*EXCERPT TO READ:*
##########
# Is the age of the bayonet over?



## Sentry18 (Aug 5, 2012)

This is for you VoorTrekker!

http://www.thefirearmblog.com/blog/2016/09/08/age-bayonet-case-study-among-11-marines/



> The Marine Corps Times (not affiliated with the USMC) released an article detailing the activities of Marine Infantrymen from Bravo Company, 1st Battalion, 1st Marines while undergoing training in the Cultana Training Area of South Australia. Post OIF/OEF, infantry battalions traveling to Australia as part of Marine Rotational Force Darwin, UDPs (Universal Deployment Program) to Okinawa, or the usual MEU (Marine Expeditionary Unit) has become the new routine for the Victor units of the Fleet (active duty infantry battalions). However, with this particular exercise in Australia, I noticed something interesting about the units live fire attack.
> 
> Bayonets. Why is that off? Isn't this supposed to be the bread and butter of any infantry community? Yes, and really no. From a real world vantage unit, of myself serving with 1st Battalion 9th Marines from 2010-2014 as an 0311, the bayonet had completely, literally, and absolutely no tactical/intrinsic or practical value among anything my battalion participated in, whether it was training in the United States or on deployment to Helmand Province. Zero. In fact, guess what happened on deployment? As we drew our weapons at the armory, so too did we draw our bayonets. At the end of the armory line, one of our squad leaders stood with an open seabag (duffel bag), and everyone in the platoon put their bayonets into the bag, a combination lock was locked onto it, and the bag was not opened until we returned to the United States. The only two times I ever affixed a Ontario Knife Company bayonet to my service rifle was once in Boot Camp at Parris Island for bayonet qualification, and then once in the Fleet for some martial arts training that was more the result of a bored Staff NCO giving us something to do than any real world requirement.
##########
*SOURCE INFORMATION:*
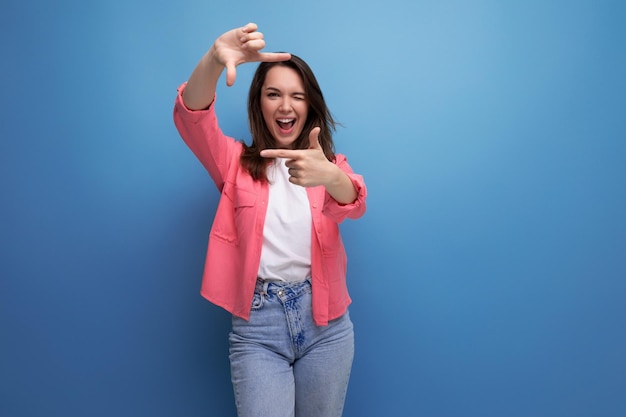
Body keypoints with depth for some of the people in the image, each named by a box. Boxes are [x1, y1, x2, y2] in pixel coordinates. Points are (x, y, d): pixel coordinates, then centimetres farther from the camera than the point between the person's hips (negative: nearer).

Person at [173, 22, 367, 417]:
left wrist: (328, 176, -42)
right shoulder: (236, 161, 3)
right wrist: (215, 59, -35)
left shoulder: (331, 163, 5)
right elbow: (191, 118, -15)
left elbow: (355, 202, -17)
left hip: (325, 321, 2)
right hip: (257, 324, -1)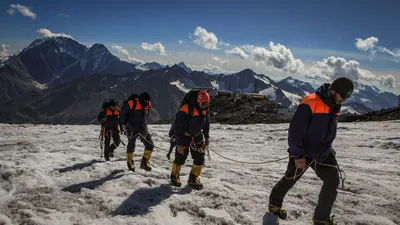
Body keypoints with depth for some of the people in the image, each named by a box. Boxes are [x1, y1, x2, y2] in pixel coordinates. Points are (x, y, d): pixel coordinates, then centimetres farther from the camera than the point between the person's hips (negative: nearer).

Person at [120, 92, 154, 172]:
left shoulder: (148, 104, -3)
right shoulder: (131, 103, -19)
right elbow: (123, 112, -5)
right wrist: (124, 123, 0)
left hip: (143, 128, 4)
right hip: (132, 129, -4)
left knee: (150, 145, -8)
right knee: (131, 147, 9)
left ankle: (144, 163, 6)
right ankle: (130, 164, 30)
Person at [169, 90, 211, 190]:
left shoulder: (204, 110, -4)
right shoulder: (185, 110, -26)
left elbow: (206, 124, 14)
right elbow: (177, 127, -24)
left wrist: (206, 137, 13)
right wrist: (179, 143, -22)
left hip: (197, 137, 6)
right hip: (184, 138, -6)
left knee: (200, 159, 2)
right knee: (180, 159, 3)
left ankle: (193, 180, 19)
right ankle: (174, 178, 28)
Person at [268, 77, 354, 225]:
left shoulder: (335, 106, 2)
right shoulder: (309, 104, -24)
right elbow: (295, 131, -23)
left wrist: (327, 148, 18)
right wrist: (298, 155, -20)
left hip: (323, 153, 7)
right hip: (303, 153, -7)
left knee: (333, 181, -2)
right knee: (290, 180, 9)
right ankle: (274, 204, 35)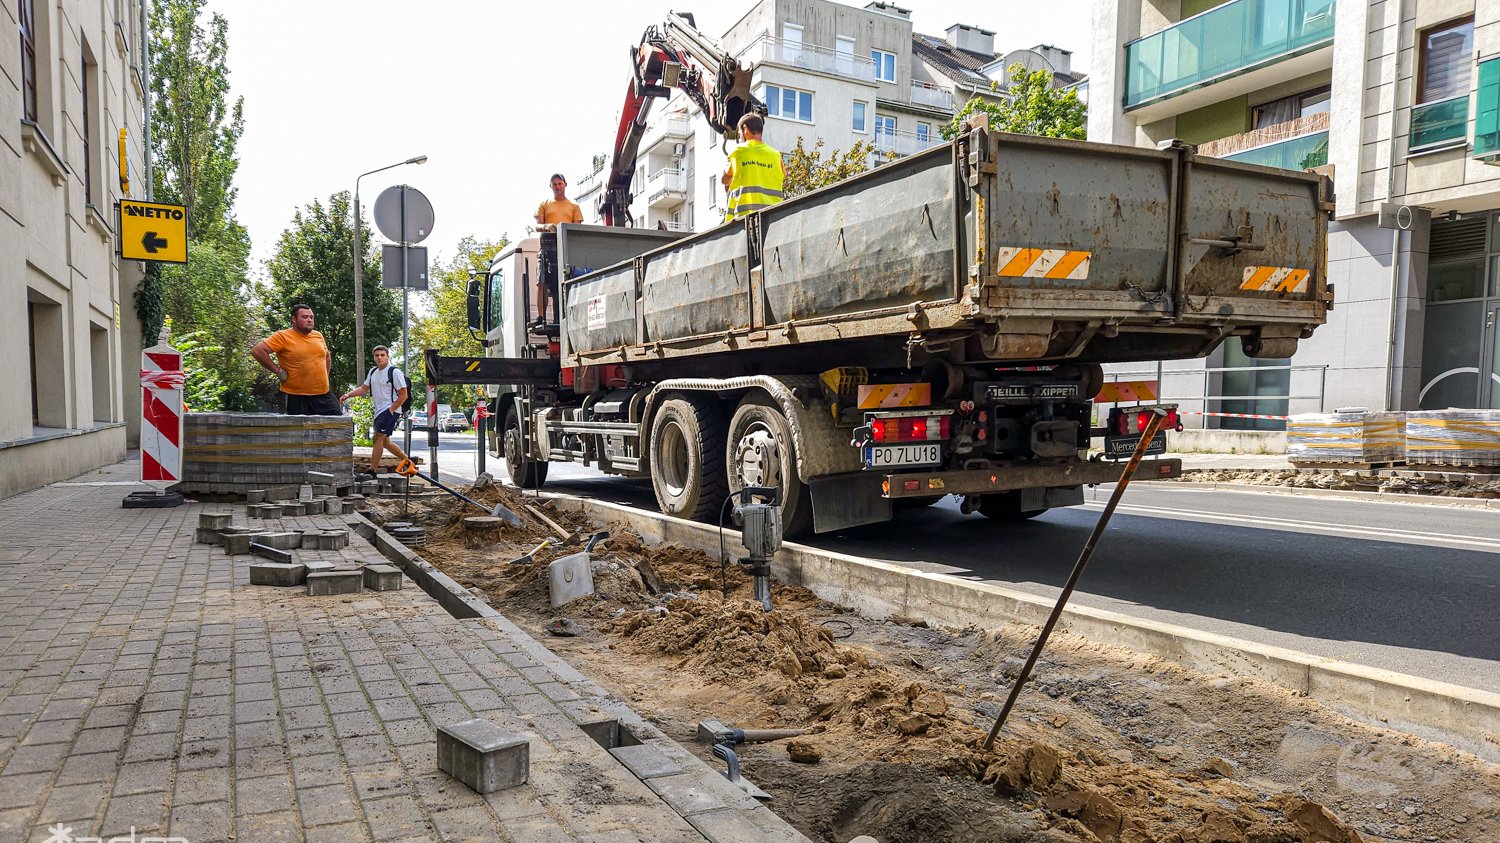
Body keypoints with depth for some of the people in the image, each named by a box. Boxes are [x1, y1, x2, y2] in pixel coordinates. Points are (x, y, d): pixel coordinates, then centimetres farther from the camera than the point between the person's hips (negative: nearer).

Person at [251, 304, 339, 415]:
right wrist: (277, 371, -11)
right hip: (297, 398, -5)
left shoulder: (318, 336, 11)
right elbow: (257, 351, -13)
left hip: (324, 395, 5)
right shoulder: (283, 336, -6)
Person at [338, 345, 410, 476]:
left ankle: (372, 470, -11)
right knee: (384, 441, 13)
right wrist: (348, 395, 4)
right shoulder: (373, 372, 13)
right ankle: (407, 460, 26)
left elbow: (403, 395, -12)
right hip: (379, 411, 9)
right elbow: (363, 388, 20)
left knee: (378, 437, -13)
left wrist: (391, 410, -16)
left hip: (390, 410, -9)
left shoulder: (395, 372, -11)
##########
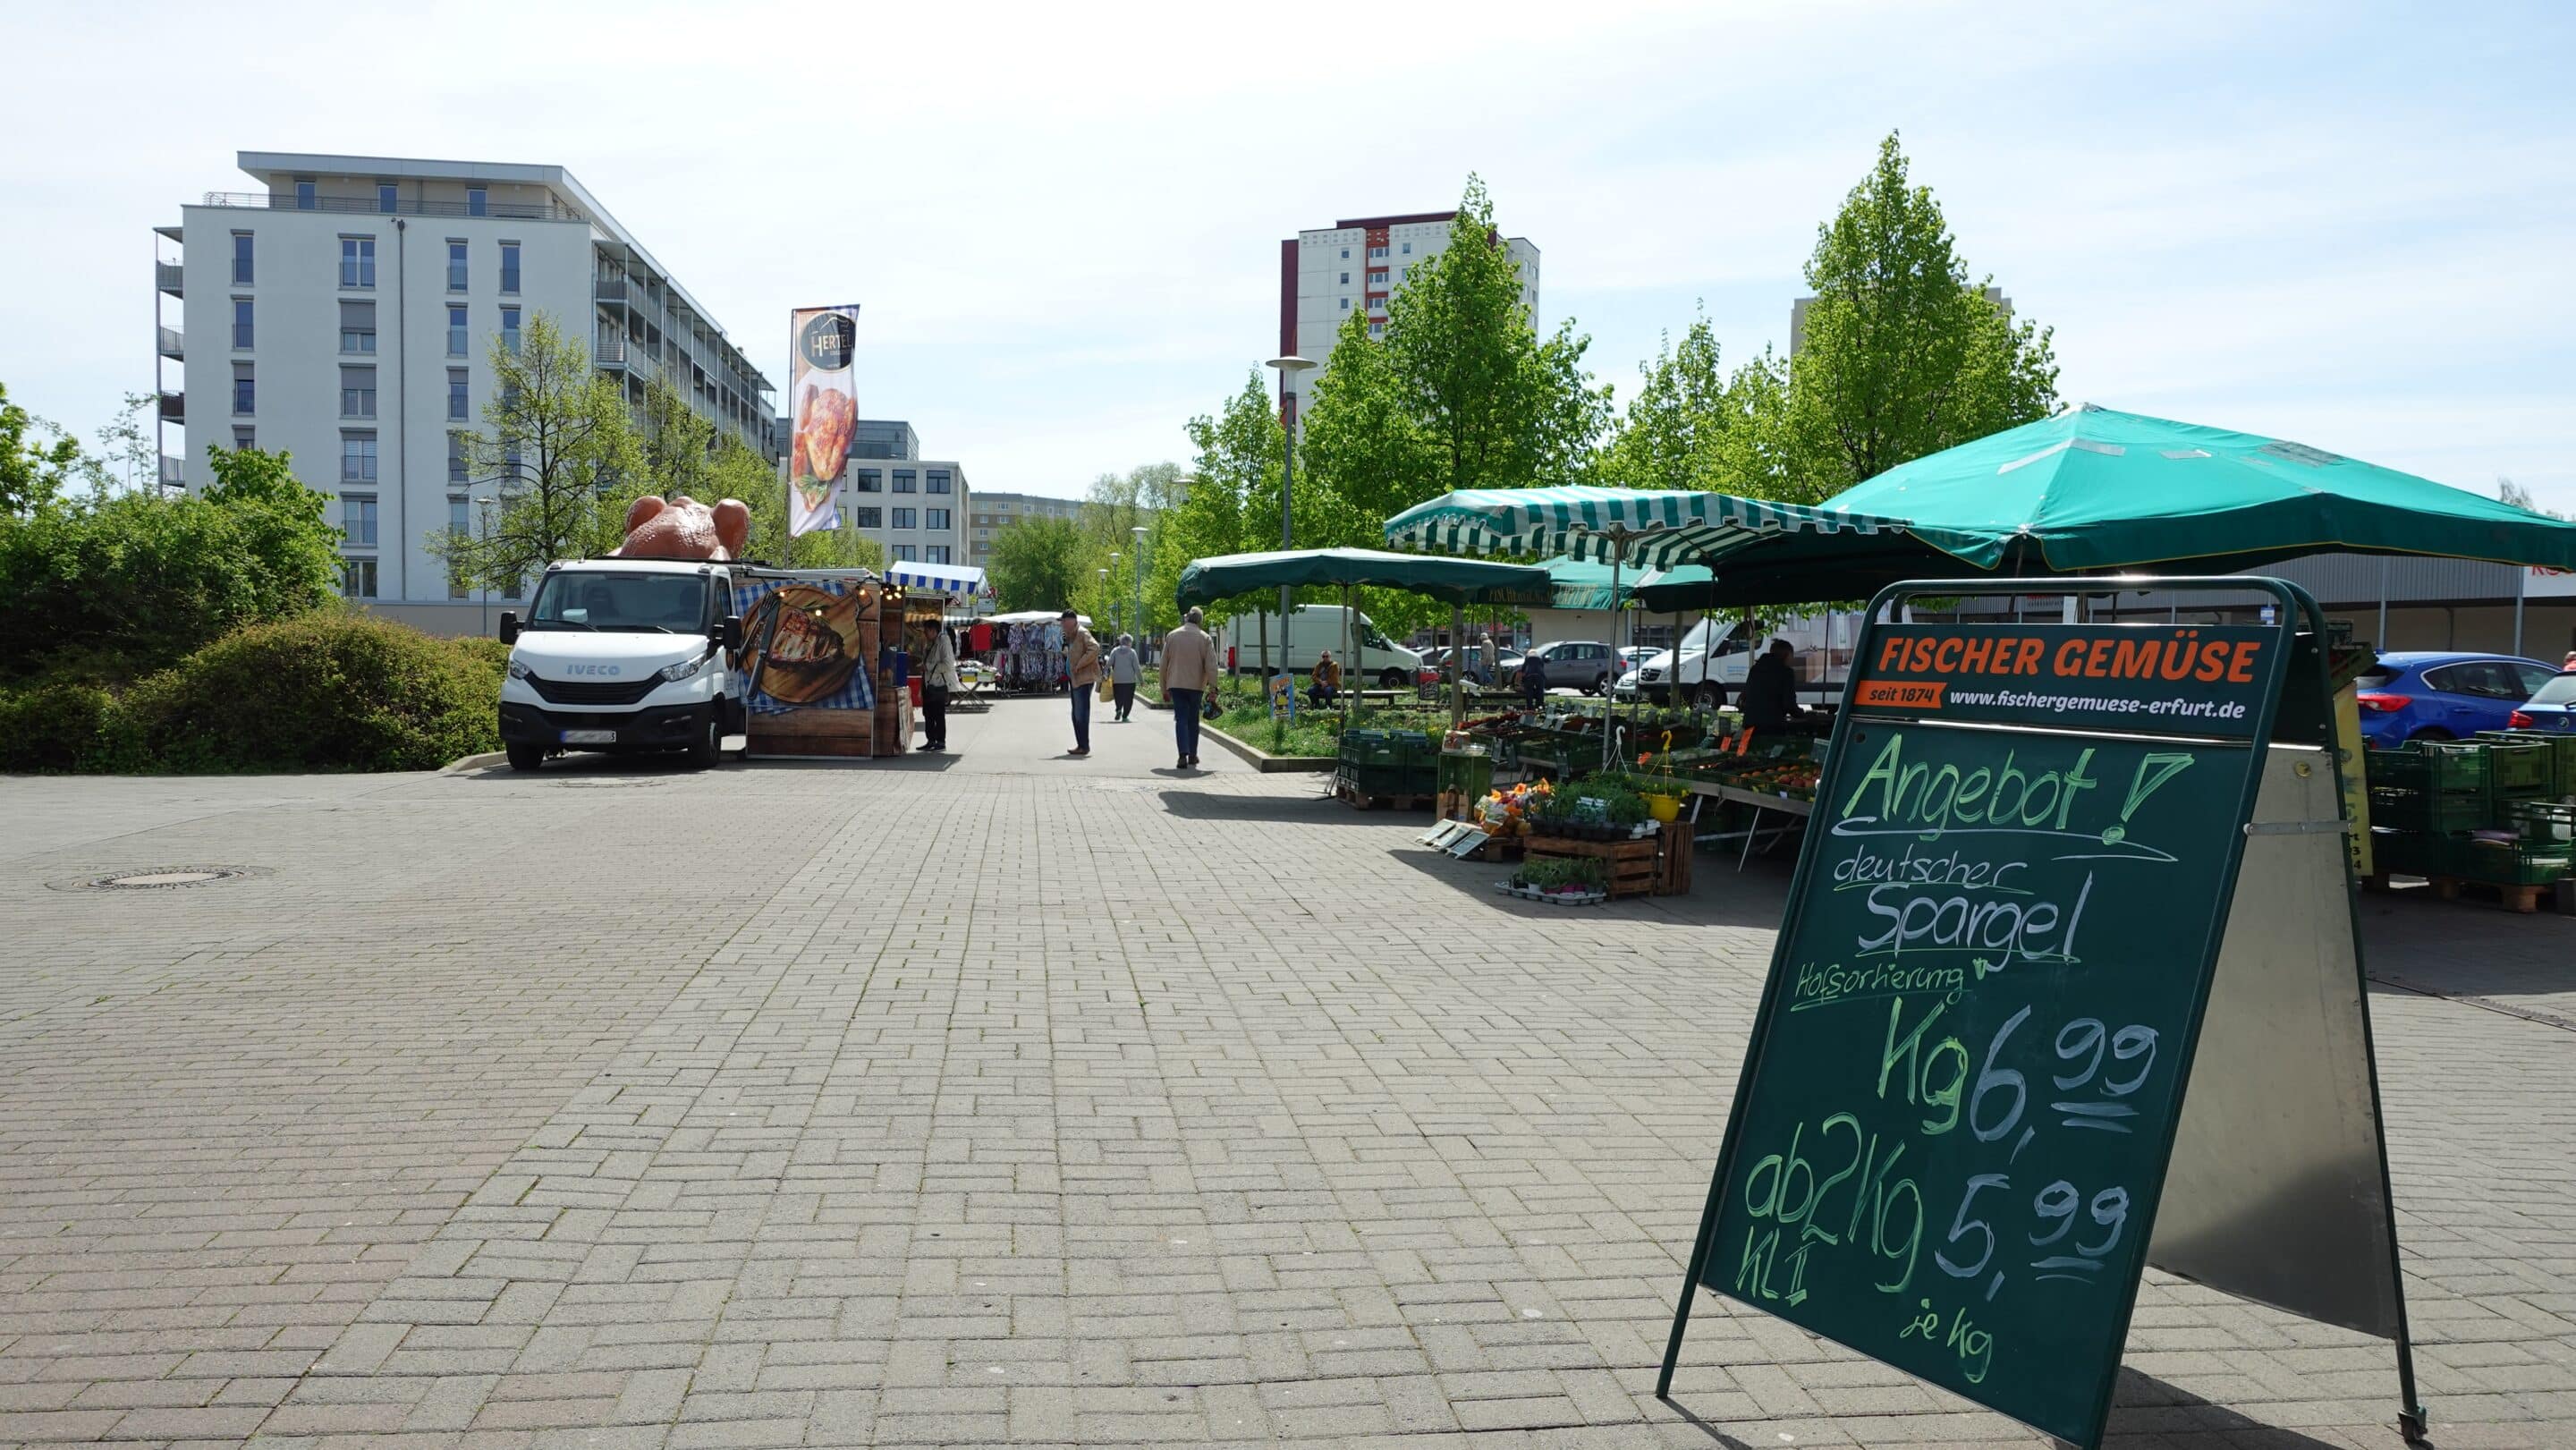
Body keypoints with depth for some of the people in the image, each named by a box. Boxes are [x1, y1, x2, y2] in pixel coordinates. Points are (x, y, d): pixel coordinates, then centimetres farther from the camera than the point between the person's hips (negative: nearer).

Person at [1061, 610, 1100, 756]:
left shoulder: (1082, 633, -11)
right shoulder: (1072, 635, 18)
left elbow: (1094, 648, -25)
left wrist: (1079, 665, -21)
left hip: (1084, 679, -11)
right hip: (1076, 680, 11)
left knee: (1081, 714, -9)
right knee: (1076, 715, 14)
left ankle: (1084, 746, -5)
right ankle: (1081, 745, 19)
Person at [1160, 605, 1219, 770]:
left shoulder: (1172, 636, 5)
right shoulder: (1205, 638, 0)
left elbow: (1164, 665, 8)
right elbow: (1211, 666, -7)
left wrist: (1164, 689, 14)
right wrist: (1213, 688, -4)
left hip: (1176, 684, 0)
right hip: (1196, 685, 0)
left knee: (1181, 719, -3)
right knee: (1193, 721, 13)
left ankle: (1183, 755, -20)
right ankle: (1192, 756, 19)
##########
*REQUIREMENT A:* From the bayonet thread above, could you quote the passage that begins at the words "## Sentry18 (Aug" and stops after "live fire attack."?
*REQUIREMENT B:* How would you render this sentence from the bayonet thread in Spanish: "As we drew our weapons at the armory, so too did we draw our bayonets."

*TASK OUTPUT A:*
## Sentry18 (Aug 5, 2012)

This is for you VoorTrekker!

http://www.thefirearmblog.com/blog/2016/09/08/age-bayonet-case-study-among-11-marines/



> The Marine Corps Times (not affiliated with the USMC) released an article detailing the activities of Marine Infantrymen from Bravo Company, 1st Battalion, 1st Marines while undergoing training in the Cultana Training Area of South Australia. Post OIF/OEF, infantry battalions traveling to Australia as part of Marine Rotational Force Darwin, UDPs (Universal Deployment Program) to Okinawa, or the usual MEU (Marine Expeditionary Unit) has become the new routine for the Victor units of the Fleet (active duty infantry battalions). However, with this particular exercise in Australia, I noticed something interesting about the units live fire attack.

*TASK OUTPUT B:* Al retirar nuestras armas en la armería, también retiramos nuestras bayonetas.